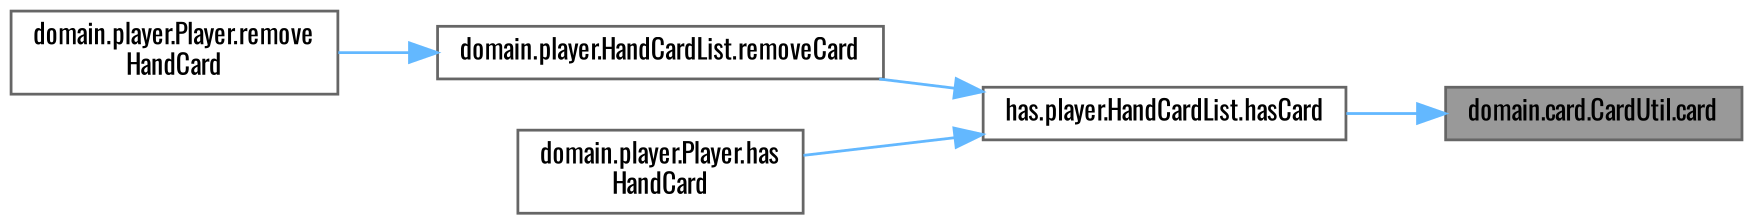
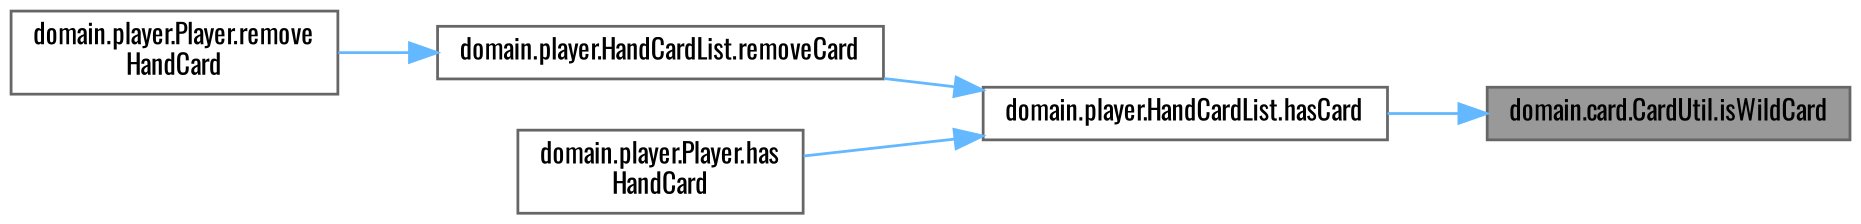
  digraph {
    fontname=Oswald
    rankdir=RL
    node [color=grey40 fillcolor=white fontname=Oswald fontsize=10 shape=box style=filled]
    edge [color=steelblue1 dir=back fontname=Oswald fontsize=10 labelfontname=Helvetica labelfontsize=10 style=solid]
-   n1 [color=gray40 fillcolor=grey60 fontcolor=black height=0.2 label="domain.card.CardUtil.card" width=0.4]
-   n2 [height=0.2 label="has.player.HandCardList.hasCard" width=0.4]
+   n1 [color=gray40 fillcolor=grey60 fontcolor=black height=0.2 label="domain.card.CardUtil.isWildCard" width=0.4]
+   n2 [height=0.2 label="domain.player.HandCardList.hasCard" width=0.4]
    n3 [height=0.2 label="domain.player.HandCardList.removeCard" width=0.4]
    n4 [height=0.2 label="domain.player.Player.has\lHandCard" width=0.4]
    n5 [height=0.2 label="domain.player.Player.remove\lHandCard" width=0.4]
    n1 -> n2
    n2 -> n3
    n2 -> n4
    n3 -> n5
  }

==

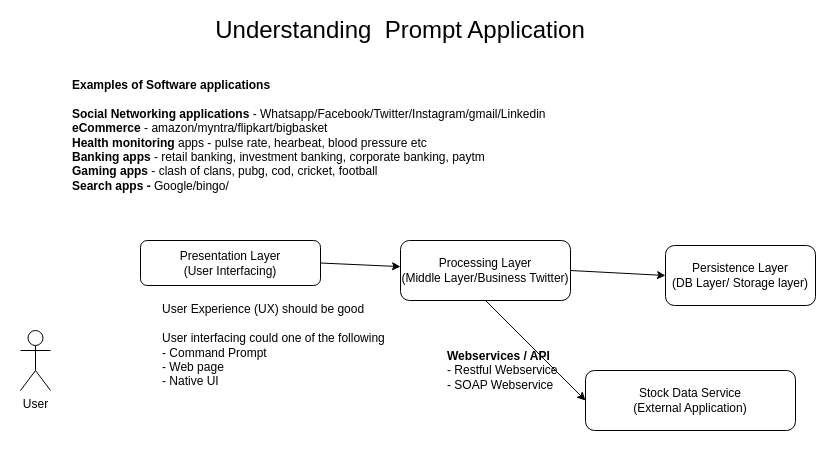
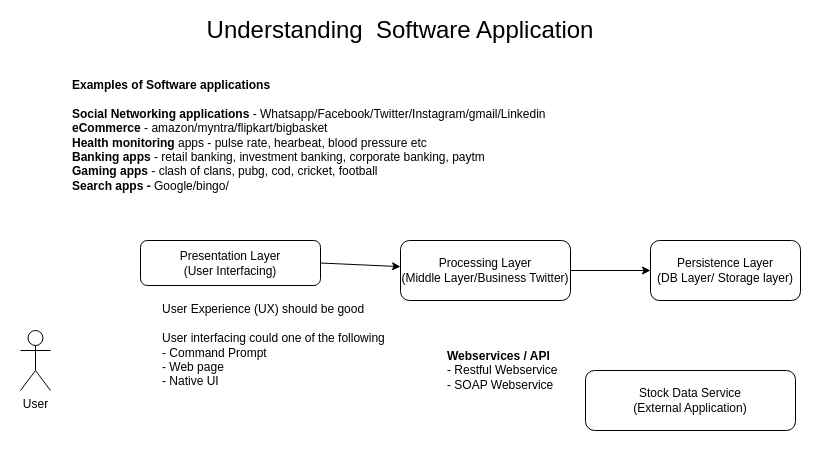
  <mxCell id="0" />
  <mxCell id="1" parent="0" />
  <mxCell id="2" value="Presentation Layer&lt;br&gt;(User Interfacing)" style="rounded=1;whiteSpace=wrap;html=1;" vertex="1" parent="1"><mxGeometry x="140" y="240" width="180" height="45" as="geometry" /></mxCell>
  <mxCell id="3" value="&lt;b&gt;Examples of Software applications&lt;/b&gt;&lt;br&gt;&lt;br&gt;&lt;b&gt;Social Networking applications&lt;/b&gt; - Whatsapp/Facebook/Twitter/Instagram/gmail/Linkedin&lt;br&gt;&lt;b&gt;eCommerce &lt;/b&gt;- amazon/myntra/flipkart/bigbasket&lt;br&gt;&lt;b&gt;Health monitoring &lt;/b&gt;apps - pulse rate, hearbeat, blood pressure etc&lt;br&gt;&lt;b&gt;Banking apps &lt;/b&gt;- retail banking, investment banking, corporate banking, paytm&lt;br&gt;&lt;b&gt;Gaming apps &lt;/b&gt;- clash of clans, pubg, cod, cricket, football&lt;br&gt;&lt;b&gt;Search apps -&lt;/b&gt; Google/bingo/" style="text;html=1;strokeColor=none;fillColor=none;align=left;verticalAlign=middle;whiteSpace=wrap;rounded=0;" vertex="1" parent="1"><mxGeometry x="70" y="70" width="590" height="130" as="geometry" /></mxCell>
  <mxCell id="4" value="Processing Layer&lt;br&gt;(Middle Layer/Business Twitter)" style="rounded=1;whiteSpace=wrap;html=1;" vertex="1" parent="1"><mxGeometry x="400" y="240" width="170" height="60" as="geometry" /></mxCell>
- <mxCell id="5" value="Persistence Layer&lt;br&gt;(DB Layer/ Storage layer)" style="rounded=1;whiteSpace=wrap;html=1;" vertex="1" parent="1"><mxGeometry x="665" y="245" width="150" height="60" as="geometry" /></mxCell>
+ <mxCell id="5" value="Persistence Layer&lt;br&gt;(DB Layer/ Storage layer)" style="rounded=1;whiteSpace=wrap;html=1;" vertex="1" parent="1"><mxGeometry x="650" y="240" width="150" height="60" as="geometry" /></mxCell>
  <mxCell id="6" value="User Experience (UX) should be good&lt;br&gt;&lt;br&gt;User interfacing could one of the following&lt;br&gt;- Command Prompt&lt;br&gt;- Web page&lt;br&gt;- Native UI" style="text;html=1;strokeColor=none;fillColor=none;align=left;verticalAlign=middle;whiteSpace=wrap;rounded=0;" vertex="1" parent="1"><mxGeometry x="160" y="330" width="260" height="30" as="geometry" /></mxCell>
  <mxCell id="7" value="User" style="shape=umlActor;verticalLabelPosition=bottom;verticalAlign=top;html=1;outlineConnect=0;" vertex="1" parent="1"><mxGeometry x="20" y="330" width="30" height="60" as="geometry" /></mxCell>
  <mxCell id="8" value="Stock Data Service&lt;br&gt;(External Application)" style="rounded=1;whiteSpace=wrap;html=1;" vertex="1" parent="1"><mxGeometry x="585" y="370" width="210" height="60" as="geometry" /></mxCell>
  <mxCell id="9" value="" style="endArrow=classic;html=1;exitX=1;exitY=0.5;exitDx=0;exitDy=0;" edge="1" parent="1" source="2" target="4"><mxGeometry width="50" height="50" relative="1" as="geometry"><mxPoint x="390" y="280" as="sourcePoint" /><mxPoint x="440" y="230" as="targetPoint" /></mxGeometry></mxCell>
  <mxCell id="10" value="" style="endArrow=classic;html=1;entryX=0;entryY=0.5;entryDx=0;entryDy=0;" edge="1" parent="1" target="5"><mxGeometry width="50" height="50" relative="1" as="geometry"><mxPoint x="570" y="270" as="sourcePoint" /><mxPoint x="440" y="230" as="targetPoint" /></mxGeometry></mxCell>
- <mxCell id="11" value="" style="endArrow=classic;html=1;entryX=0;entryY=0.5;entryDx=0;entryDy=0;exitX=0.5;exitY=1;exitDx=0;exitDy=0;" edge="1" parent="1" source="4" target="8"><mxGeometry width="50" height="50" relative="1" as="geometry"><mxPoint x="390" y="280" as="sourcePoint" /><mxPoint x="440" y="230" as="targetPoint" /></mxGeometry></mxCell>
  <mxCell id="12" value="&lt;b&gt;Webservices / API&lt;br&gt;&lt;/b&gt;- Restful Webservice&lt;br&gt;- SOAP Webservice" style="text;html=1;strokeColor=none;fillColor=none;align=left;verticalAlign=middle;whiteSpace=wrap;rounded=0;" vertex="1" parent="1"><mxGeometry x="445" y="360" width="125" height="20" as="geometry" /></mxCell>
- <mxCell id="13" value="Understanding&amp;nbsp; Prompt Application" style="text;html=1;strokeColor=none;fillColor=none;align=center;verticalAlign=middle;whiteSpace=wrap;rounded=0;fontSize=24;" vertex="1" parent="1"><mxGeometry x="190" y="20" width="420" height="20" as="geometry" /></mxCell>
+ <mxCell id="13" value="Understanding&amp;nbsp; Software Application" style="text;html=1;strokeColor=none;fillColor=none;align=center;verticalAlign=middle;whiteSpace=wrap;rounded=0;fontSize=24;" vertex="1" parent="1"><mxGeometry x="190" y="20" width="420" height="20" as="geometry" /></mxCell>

Short exercise: Please pick out every line of the records that contains the string "hasCard", treating uppercase and lowercase letters as different.

Answer:
-   n2 [height=0.2 label="has.player.HandCardList.hasCard" width=0.4]
+   n2 [height=0.2 label="domain.player.HandCardList.hasCard" width=0.4]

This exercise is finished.